Friday, March 23, 2007


A union lawyer says the bonuses are given for the 'mere act of breathing.'
NEW YORK (AP) -- A federal bankruptcy judge approved Delphi's extension of a plan to pay as much as 37 million in bonuses to top executives.
Delphi Corp. lawyer John W. Butler said that pay for managers of the auto parts maker is uncompetitively low and that the plan provides an integral part of total pay packages.
Judge Robert Drain ruled that paying the bonuses were an exercise of sound business judgment, and that he saw them as necessary to the company's competitiveness.
Delphi, one of the world's biggest auto parts suppliers, is going through the largest manufacturing bankruptcy in history, according to Butler.
Four unions representing Delphi employees -- the United Auto Workers, International Union of Electrical Workers, United Steelworkers and International Brotherhood of Electrical Workers -- objected to the performance-based bonus program.
UAW lawyer Babette Ceccotti said the plan posed a distraction to ongoing negotiations between the company and union. The company's execution of its restructuring plan has eliminated tens of thousands of union jobs at Delphi.
Eligibility
As of Feb. 15, 440 Delphi employees were eligible for the bonus plan, under which total payouts could range from 20.1 million, if targets are met, to a maximum of 37.4 million.
The size of the bonuses were tied to a companywide earnings target and profit goals for Delphi's various divisions for the first six months of this year.
Executive compensation was a key focus of a bankruptcy reform act that was put into effect just days after Delphi entered bankruptcy in October 2005. A change in the law, which does not apply to Troy, Mich.-based Delphi Corp., prohibits employees from getting retention bonuses unless they have secured a competing offer for equal or higher pay.
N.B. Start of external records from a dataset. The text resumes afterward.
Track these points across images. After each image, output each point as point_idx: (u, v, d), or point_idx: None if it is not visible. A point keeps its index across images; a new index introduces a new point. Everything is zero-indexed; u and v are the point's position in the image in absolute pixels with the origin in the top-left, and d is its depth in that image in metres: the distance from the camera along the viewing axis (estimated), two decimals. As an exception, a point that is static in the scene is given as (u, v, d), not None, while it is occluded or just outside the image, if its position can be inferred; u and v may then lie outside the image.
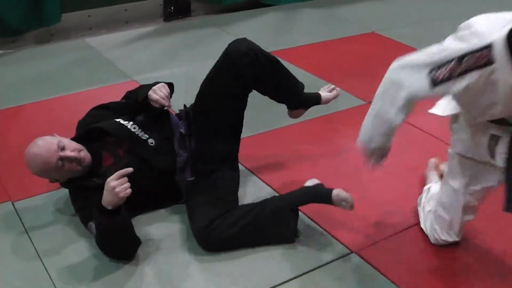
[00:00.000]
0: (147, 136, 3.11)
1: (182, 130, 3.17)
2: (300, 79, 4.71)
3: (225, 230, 2.88)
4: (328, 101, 3.52)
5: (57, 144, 2.92)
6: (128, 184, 2.66)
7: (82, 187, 3.01)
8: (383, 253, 2.96)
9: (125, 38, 5.85)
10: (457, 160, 2.72)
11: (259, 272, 2.81)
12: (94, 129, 3.14)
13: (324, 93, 3.51)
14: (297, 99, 3.40)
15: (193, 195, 3.08)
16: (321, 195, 3.05)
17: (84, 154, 3.02)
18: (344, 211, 3.04)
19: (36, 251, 2.93)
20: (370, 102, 4.33)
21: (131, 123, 3.14)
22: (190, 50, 5.58)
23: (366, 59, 5.40)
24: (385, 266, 2.85)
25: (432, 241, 2.96)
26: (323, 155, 3.79)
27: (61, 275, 2.78)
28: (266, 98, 3.29)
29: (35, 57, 5.37)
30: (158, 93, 3.07)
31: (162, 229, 3.08)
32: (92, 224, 2.84)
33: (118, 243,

Delphi lawyers said in court filings that the plan was strictly an incentive program, not a retention bonus plan.
The IUE said the program was the type of plan lawmakers were trying to ban through the reform act, an argument the judge disputed.
"Pegging these bonuses to easily reached targets turns this program into a simple [key employee retention plan] in which executives are rewarded for the mere act of breathing," union lawyers wrote in court papers.
Section tested
The relevant section of the Bankruptcy Abuse Prevention and Consumer Protection Act of 2005 was tested in September in a separate case involving Toledo-based auto parts supplier Dana Corp.
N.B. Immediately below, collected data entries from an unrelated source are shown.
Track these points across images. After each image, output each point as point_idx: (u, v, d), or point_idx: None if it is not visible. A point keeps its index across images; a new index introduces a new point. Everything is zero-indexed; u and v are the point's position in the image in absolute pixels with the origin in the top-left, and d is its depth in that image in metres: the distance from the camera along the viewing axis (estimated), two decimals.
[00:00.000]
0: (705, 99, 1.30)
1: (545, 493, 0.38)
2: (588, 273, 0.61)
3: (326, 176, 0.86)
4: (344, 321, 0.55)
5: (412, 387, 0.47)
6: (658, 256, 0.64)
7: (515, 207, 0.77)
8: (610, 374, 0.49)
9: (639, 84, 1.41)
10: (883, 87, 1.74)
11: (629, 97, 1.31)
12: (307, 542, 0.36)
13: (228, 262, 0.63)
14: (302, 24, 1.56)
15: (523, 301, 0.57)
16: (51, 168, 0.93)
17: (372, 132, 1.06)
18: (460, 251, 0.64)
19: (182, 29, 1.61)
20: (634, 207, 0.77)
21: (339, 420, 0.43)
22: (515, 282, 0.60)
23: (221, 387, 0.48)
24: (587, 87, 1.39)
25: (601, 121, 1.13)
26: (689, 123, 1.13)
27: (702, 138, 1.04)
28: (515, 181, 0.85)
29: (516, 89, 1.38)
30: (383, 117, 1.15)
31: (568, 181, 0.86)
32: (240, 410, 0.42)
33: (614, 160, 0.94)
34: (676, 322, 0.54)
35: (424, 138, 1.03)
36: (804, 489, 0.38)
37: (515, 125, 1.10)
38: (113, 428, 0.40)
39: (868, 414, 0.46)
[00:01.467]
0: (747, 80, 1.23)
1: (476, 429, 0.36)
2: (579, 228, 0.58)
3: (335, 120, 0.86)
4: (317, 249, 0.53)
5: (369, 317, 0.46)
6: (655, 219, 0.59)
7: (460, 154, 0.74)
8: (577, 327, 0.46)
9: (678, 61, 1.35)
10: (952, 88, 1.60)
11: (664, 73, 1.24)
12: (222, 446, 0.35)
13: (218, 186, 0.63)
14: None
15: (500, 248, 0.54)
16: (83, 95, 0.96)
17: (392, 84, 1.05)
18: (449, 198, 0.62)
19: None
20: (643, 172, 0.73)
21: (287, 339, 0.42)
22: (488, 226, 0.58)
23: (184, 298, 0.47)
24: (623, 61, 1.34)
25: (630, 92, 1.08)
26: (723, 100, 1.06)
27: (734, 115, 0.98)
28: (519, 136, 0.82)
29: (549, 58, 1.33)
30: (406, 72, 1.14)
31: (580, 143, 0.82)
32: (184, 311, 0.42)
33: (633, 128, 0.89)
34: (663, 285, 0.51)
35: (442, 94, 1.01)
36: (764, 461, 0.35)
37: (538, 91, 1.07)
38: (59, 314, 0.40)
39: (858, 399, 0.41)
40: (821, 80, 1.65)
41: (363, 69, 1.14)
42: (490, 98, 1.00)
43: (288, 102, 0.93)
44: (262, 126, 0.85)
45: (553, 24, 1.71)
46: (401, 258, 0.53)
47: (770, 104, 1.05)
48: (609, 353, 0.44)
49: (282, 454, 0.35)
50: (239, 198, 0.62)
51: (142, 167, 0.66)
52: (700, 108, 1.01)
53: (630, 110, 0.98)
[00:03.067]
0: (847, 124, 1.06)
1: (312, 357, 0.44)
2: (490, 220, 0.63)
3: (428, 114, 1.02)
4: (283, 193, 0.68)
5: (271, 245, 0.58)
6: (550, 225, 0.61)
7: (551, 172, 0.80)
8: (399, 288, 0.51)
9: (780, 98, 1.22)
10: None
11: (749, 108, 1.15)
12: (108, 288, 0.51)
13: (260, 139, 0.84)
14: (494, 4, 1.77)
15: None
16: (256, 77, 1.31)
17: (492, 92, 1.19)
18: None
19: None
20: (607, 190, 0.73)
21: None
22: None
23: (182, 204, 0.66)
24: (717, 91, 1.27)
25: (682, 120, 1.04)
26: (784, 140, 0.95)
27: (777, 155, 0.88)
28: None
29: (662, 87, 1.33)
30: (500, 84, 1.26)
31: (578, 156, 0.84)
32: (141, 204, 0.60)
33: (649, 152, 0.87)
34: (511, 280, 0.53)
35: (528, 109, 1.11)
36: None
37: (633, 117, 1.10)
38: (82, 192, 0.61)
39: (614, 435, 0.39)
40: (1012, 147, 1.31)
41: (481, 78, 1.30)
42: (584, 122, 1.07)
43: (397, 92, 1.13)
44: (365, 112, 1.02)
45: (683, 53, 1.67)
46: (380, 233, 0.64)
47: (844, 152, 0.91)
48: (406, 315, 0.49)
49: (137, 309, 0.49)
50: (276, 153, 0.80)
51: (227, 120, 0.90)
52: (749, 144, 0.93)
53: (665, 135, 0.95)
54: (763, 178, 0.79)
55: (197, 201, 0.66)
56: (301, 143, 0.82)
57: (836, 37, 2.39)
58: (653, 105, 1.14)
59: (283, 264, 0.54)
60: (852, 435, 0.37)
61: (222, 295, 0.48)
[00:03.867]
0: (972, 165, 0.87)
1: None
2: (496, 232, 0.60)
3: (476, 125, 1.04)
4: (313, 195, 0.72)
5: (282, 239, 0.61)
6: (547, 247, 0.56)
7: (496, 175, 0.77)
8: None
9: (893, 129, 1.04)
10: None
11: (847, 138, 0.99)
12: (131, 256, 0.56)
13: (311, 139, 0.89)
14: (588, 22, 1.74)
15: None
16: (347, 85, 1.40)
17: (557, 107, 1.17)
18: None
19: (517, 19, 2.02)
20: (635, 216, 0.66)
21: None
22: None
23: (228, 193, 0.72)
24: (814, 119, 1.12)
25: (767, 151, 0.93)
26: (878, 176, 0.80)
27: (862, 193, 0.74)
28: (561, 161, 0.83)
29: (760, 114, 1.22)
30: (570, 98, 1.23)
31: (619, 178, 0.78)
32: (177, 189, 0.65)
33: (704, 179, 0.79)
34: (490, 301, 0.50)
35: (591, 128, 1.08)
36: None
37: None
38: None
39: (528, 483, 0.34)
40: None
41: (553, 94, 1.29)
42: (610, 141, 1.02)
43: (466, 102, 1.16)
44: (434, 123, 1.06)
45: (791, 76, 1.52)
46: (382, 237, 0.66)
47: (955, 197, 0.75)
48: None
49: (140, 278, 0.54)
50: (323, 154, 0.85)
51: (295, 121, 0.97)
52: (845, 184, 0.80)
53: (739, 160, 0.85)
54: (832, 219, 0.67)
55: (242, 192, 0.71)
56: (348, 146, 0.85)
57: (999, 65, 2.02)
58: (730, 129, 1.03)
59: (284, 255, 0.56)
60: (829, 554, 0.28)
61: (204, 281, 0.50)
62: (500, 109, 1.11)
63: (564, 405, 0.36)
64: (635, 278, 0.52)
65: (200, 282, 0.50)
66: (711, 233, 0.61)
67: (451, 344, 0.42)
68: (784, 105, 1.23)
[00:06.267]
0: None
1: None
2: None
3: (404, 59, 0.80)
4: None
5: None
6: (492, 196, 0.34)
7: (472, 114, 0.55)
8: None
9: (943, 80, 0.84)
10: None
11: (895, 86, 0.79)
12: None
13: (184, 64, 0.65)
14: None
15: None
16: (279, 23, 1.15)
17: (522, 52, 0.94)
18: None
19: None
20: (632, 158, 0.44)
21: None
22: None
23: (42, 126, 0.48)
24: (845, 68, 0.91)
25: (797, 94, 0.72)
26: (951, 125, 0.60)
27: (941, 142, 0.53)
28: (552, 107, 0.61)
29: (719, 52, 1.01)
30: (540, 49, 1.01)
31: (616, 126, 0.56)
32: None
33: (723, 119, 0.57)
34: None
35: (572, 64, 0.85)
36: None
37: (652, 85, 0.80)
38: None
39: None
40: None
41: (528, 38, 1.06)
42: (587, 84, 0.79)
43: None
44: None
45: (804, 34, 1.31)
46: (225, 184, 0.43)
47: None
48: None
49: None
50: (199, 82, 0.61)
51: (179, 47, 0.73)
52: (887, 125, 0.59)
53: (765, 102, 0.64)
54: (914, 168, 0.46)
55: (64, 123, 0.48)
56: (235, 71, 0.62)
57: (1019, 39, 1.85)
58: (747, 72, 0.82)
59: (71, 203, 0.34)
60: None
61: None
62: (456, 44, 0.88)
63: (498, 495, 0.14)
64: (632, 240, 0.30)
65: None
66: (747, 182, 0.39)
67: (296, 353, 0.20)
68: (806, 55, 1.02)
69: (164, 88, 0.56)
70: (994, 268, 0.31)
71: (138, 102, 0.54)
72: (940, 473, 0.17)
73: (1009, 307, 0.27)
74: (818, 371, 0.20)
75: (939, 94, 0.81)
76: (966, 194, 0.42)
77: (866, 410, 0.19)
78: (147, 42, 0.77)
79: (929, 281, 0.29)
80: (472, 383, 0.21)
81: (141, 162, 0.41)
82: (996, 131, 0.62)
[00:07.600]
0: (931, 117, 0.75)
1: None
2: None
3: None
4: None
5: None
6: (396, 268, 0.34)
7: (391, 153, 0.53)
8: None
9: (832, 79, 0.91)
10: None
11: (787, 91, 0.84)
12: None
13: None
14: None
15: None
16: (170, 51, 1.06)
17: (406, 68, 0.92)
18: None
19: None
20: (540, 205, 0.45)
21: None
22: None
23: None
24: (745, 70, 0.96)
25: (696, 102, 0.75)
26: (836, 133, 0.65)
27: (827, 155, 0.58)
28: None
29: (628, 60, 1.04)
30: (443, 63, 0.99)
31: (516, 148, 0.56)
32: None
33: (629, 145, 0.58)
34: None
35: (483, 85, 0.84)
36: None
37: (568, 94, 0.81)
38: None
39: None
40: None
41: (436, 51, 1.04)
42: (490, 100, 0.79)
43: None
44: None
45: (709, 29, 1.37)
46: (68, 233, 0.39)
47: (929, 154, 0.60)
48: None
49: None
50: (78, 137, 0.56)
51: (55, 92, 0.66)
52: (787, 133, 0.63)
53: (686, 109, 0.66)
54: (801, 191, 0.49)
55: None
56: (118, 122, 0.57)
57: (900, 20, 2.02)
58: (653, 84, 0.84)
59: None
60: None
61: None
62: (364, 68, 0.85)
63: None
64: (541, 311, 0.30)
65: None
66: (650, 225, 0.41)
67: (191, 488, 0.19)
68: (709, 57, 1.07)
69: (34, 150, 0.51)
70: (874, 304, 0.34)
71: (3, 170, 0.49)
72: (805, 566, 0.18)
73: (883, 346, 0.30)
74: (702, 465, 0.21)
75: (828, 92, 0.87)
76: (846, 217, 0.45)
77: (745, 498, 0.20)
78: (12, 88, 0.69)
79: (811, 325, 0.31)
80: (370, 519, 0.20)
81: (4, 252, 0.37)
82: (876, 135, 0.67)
Judge Burton Lifland rejected a bonus plan for six top Dana executives, saying the company tried to circumvent the new law by paying executives to sign agreements that would prevent them from going to work for rivals.
In its effort to exit bankruptcy, Delphi has endorsed a deal under which three private equity investors -- Appaloosa Management LP, Cerberus Capital Management LP and Harbinger Capital Partners Master Fund I -- as well as Merrill Lynch & amp; Co. and UBS Securities LLC will invest 1.4 billion to 3.4 billion in a restructured Delphi.
The deal depends on reaching agreement with unions over labor contracts. As of March 15, either the investors or the company can withdraw from the deal.